Notes:Coset stuff

Stuff

Let $(G,\times)$ be a group and let $H\subseteq G$ be a subgroup. Proper or not. Then

• Any set of the form $gH$ is called a left coset, where $gH:=\{g\times h\ \vert\ h\in H\}$
• Any set of the form $Hg$ is called a right coset, where $Hg:=\{h\times g\ \vert\ h\in H\}$

$H$ itself is a coset as $eH=H$ clearly (for $e$ the identity of $G$)

Claims

1. For $x,y\in G$ we can define an equivalence relation on $G$: $x\sim y\iff x^{-1}y\in H$^{[Note 1]}. Done - Alec (talk) 21:23, 23 October 2016 (UTC)
   • By symmetry this is/must be the same as $y^{-1}x\in H$ - this is true as $H$ is a subgroup.
2. $\forall x,g\in G[x\in[g]\iff x\in gH]$. Done - Alec (talk) 21:23, 23 October 2016 (UTC)
3. For $x,y\in G$ we can define another equivalence relation on $G$: $x\sim'y\iff xy^{-1}\in H$. Done - Alec (talk) 21:23, 23 October 2016 (UTC)
   • By symmetry this is/must be the same as $yx^{-1}\in H$ - this is true as $H$ is a subgroup.
4. $\forall x,g\in G[x\in[g]'\iff x\in Hg]$. Done - Alec (talk) 21:23, 23 October 2016 (UTC)

Going forward

I have shown we get two equivalence relations. $\sim$ and $\sim'$ Thus we get two partitions of $G$.

Proof of claims

1. $x\sim y\iff x^{-1}y\in H$ is an equivalence relation
   1. Reflexive: $x\sim x$ holds
      • Trivial, $x^{-1}x=e\in H$ as $H$ a subgroup
   2. Symmetric: $x\sim y\implies y\sim x$
      • Suppose $x\sim y$, then $x^{-1}y\in H$, i.e. $\exists h\in H$ such that $x^{-1}y=h]$
        • Thus $y=xh$ so $e=y^{-1}xh$ and lastly $h^{-1}=y^{-1}x$. Notice $h^{-1}\in H$ as $H$ is a subgroup.
      • So $y^{-1}x\in H$ too!
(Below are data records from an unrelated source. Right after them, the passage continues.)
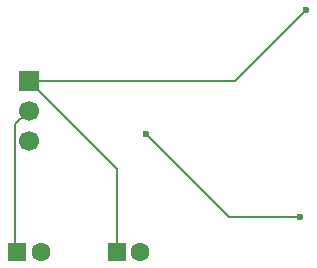
<source format=gbr>
%TF.GenerationSoftware,KiCad,Pcbnew,9.0.1*%
%TF.CreationDate,2025-05-31T16:56:00-05:00*%
%TF.ProjectId,ME 433 HW15 V1,4d452034-3333-4204-9857-31352056312e,rev?*%
%TF.SameCoordinates,Original*%
%TF.FileFunction,Copper,L2,Bot*%
%TF.FilePolarity,Positive*%
%FSLAX46Y46*%
G04 Gerber Fmt 4.6, Leading zero omitted, Abs format (unit mm)*
G04 Created by KiCad (PCBNEW 9.0.1) date 2025-05-31 16:56:00*
%MOMM*%
%LPD*%
G01*
G04 APERTURE LIST*
%TA.AperFunction,ComponentPad*%
%ADD10R,1.700000X1.700000*%
%TD*%
%TA.AperFunction,ComponentPad*%
%ADD11C,1.700000*%
%TD*%
%TA.AperFunction,ComponentPad*%
%ADD12R,1.600000X1.600000*%
%TD*%
%TA.AperFunction,ComponentPad*%
%ADD13C,1.600000*%
%TD*%
%TA.AperFunction,ViaPad*%
%ADD14C,0.600000*%
%TD*%
%TA.AperFunction,Conductor*%
%ADD15C,0.200000*%
%TD*%
G04 APERTURE END LIST*
D10*
%TO.P,J1,1,Pin_1*%
%TO.N,+5V*%
X106025000Y-69975000D03*
D11*
%TO.P,J1,2,Pin_2*%
%TO.N,VCC*%
X106025000Y-72515000D03*
%TO.P,J1,3,Pin_3*%
%TO.N,GND*%
X106025000Y-75055000D03*
%TD*%
D12*
%TO.P,C2,1*%
%TO.N,+5V*%
X113500000Y-84500000D03*
D13*
%TO.P,C2,2*%
%TO.N,GND*%
X115500000Y-84500000D03*
%TD*%
D12*
%TO.P,C1,1*%
%TO.N,VCC*%
X105044888Y-84500000D03*
D13*
%TO.P,C1,2*%
%TO.N,GND*%
X107044888Y-84500000D03*
%TD*%
D14*
%TO.N,+5V*%
X129500000Y-64000000D03*
%TO.N,Net-(MT1-3-FB)*%
X129000000Y-81500000D03*
X116000000Y-74500000D03*
%TD*%
D15*
%TO.N,+5V*%
X123525000Y-69975000D02*
X106025000Y-69975000D01*
X129500000Y-64000000D02*
X123525000Y-69975000D01*
%TO.N,Net-(MT1-3-FB)*%
X123000000Y-81500000D02*
X116000000Y-74500000D01*
X129000000Y-81500000D02*
X123000000Y-81500000D01*
%TO.N,+5V*%
X113500000Y-84500000D02*
X113500000Y-77450000D01*
X113500000Y-77450000D02*
X106025000Y-69975000D01*
%TO.N,VCC*%
X105044888Y-84500000D02*
X104874000Y-84329112D01*
X104874000Y-84329112D02*
X104874000Y-73666000D01*
X104874000Y-73666000D02*
X106025000Y-72515000D01*
%TD*%
M02*

</source>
And $y^{-1}x\in H\iff y\sim x$. As required.
   3. Transitive: $\forall x,y,z\in G[(x\sim y\wedge y\sim z)\implies x\sim z]$
      • Suppose $x,y,z\in G$ given such that $x\sim y$ and $y\sim z$ then:
        • $\exists h_1,h_2\in H$ such that $x^{-1}y=h_1$ and
          • As $H$ is a subgroup $h_1h_2\in H$. So we see:
          • $h_1h_2=x^{-1}yy^{-1}z\in H$, tidying up: $x^{-1}z\in H$
        • But $x^{-1}z\in H\iff x\sim z$
      • Since the $x,y,z$ were arbitrary we have shown this for all. As required.
2. • Let $gH$ be a coset. I claim this is $[g]$. That is:
     • $x\in gH\iff x\in [g]$ (by the implies-subset relation and from $gH\subseteq[g]$ and $[g]\subseteq gH$)
       1. $\implies$
          • Let $x\in gH$ be given. Then $\exists h_1\in H[x=gh_1]$
            • But then $g^{-1}x=h_1$ so $g^{-1}x\in H$ so $g\sim x$ or $x\sim g$, Thus $x\in [g]$ as $[g]:=\{k\in G\ \vert\ k\sim g\}$
       2. $\impliedby$
          • Let $x,g\in G$ be given, then we claim $x\in[g]\implies x\in gH$
            • If $x\in[g]$ then $x\sim g$ so $x^{-1}g\in H$ so $\exists h_2\in H[x^{-1}g=h]$
              • Thus $g=xh$ so $gh^{-1}=x$
            • As $H$ is a subgroup $h^{-1}\in H$. So $gh^{-1}\in gH$ so $x=gh^{-1}\in gH$ or just:
          • $x\in gH$ as required.
3. Follows by doing 1 again but with $xy^{-1}$ instead
4. Follows by doing 2 again, but slightly differently. I should copy and paste it and make the alterations.

Notes

1. Jump up ↑ It must be this way as we will require $x\sim x$, then we get $x^{-1}x=e\in H$ as $H$ is a subgroup.